J’ai reculé d’un bon mètre et je commence à pivoter. Sous un soupir de demoiselle, je me sens partir doucement vent de travers. Une risée. Ma dérive s’accentue. Le souffle s'évanouit. Mais je suis déjà à plus de dix mètres du rivage.
Ça y est ! Le zéphyr fraichit un poil. C’est parti pour la grande aventure ! Il me reste seulement à redresser le cap pour filer droit au lieu de chasser en crabe. Mais je ne sais pas trop comment m’y prendre. C’est agaçant. Je ne vais tout de même pas faire le tour du monde en dérivant comme un madrier…
– Oh ! Les mecs ! Il y a un bateau qui fiche le camp !
– Merde ! C’est le mien !
Invité- Invité
Re: Exo "La parole est aux objets" : Le grand départ ?
Poétique cette envie d'affranchissement, de liberté.

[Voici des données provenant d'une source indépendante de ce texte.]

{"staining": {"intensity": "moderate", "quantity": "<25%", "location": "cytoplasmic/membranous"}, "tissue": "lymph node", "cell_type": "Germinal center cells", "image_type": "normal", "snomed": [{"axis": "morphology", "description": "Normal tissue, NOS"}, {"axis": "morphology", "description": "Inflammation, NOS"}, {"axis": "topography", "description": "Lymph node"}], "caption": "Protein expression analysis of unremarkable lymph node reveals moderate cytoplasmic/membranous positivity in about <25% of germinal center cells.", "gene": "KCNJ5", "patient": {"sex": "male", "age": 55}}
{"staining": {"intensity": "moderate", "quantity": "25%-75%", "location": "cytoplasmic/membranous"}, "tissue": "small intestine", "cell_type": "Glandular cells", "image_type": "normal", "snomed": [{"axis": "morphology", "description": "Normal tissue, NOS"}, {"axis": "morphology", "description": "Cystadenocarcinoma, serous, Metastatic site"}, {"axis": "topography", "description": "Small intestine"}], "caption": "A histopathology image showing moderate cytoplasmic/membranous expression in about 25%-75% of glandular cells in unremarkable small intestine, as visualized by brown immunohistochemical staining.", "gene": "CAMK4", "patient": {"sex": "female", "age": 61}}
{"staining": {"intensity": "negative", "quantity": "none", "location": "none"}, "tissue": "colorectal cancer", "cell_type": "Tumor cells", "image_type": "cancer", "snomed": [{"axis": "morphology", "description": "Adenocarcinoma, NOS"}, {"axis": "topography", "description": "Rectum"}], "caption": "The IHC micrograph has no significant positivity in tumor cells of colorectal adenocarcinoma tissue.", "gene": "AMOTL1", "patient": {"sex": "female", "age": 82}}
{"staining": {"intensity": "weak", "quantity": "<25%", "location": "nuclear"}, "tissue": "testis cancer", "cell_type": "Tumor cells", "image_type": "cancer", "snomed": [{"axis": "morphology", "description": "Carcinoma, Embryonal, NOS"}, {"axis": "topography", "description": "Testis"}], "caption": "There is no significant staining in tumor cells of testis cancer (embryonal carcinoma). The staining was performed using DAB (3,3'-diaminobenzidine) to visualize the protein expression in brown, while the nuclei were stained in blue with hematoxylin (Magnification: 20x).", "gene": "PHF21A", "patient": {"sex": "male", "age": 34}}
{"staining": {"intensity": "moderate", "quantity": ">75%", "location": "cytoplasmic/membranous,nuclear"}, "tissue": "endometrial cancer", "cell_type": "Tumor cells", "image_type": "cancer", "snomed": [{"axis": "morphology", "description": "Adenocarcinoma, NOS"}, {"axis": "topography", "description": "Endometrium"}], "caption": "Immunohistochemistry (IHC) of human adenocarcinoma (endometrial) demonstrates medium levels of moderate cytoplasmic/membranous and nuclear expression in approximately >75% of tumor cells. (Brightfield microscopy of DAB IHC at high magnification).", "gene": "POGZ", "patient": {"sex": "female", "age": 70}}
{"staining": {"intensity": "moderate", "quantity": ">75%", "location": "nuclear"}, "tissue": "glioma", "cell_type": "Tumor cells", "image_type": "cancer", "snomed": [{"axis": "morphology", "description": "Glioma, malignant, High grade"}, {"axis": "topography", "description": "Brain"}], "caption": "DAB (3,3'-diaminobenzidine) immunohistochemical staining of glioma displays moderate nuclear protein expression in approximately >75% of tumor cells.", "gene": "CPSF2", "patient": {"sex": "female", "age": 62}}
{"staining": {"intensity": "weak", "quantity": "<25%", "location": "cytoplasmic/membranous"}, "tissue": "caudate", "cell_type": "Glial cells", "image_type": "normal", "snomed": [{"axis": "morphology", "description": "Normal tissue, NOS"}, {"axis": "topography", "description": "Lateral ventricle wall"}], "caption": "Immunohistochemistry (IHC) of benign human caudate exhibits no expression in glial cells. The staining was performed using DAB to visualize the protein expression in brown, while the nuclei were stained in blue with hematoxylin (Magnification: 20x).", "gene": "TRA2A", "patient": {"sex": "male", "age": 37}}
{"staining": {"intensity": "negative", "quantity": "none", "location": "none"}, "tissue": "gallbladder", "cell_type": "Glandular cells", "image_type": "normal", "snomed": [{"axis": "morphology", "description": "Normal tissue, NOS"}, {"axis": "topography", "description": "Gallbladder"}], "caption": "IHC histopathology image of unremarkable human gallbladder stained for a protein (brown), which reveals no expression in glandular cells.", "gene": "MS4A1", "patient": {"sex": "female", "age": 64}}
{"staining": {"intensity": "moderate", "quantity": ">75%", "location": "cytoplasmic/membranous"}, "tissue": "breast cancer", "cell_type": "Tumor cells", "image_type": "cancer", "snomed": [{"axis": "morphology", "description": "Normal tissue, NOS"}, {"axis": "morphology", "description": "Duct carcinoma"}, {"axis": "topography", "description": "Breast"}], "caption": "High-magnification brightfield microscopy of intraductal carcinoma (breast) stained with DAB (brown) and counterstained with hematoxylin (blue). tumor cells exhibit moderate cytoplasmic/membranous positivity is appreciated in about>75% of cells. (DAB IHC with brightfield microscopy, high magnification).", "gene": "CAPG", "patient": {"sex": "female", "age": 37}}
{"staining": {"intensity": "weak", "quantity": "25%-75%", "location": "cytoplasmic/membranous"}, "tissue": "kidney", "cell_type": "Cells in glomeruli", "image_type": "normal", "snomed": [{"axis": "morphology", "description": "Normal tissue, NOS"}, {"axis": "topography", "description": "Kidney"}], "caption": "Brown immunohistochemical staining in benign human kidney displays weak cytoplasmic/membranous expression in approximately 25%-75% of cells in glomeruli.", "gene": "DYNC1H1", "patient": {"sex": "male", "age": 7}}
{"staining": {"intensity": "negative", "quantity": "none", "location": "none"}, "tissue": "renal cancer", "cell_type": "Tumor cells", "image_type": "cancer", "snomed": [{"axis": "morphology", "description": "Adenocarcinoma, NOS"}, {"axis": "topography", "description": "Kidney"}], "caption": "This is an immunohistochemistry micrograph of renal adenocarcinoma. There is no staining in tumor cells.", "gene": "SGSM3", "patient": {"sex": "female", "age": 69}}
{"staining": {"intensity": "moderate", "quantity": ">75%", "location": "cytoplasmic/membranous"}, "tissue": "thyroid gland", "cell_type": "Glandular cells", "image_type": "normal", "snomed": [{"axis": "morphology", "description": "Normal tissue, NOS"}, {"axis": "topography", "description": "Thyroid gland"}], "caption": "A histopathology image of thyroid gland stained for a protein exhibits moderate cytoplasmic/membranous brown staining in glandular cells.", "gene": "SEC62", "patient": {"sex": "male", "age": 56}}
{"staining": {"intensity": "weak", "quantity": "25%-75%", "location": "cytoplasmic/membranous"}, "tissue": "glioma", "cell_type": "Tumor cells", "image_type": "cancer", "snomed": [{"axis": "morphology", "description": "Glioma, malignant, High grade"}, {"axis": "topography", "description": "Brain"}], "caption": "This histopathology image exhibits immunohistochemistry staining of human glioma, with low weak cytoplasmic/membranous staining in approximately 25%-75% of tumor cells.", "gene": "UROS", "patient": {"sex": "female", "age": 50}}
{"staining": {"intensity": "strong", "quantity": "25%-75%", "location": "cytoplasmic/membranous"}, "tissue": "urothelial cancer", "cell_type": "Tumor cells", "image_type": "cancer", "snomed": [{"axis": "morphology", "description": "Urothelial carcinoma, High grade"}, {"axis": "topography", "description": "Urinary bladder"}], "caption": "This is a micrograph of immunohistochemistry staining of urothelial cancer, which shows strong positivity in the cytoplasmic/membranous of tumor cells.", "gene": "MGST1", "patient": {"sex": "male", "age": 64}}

Legone- Nombre de messages : 1121
Age : 50
Date d'inscription : 02/07/2012
Re: Exo "La parole est aux objets" : Le grand départ ?
Bon dieu, mais qu'est-ce que tu attends, Tizef, pour plonger et aller le récupérer ?
Finies les économies d'énergie !!! Allez, nage, nage...et reviens-nous vite quand-même.
Finies les économies d'énergie !!! Allez, nage, nage...et reviens-nous vite quand-même.
Invité- Invité
Re: Exo "La parole est aux objets" : Le grand départ ?
Le kayak libre : un remake du bateau ivre... *sourire*
Invité- Invité
Re: Exo "La parole est aux objets" : Le grand départ ?
Ce soir je voyage... De la mer d'Iris au kayak de Tizef.
Et j'ai aimé me laisser emportée par cette tentative d'évasion.
Phylisse- Nombre de messages : 963
Age : 62
Localisation : Provence
Date d'inscription : 05/05/2011
Re: Exo "La parole est aux objets" : Le grand départ ?
La marée montante vient titiller les vélléités de partir du petit esquif livré à lui-même. Les rêves de liberté sentent déjà le vent du large. De beaux horizons s'ouvrent. Mais se diriger tout seul, cela n'est pas si facile ! Quelle déception de redescendre "sur mer" en s'apercevant que l'on ne fait que tourner en rond !
J'ai adoré ce texte. On y sent la tendresse de l'auteur pour son frêle esquif et l'amour de la mer. Et de la liberté.
Invité- Invité
Re: Exo "La parole est aux objets" : Le grand départ ?
qu'est ce que j'aimerais que tu m'emmènes faire une virée maritime avec comme voile ta plume et comme boussole ton talent. j'ai aimé la douceur qui se dégage de ton exercice, la liberté qui éclabousse cette fugue. bravo, comme toujours.
polgara- Nombre de messages : 1440
Age : 48
Localisation : Tournefeuille, et virevolte aussi
Date d'inscription : 27/02/2012
Re: Exo "La parole est aux objets" : Le grand départ ?
Il suffit d'un 'tit zef pour que l'esquif s'esquive ! pffff ! et vogue.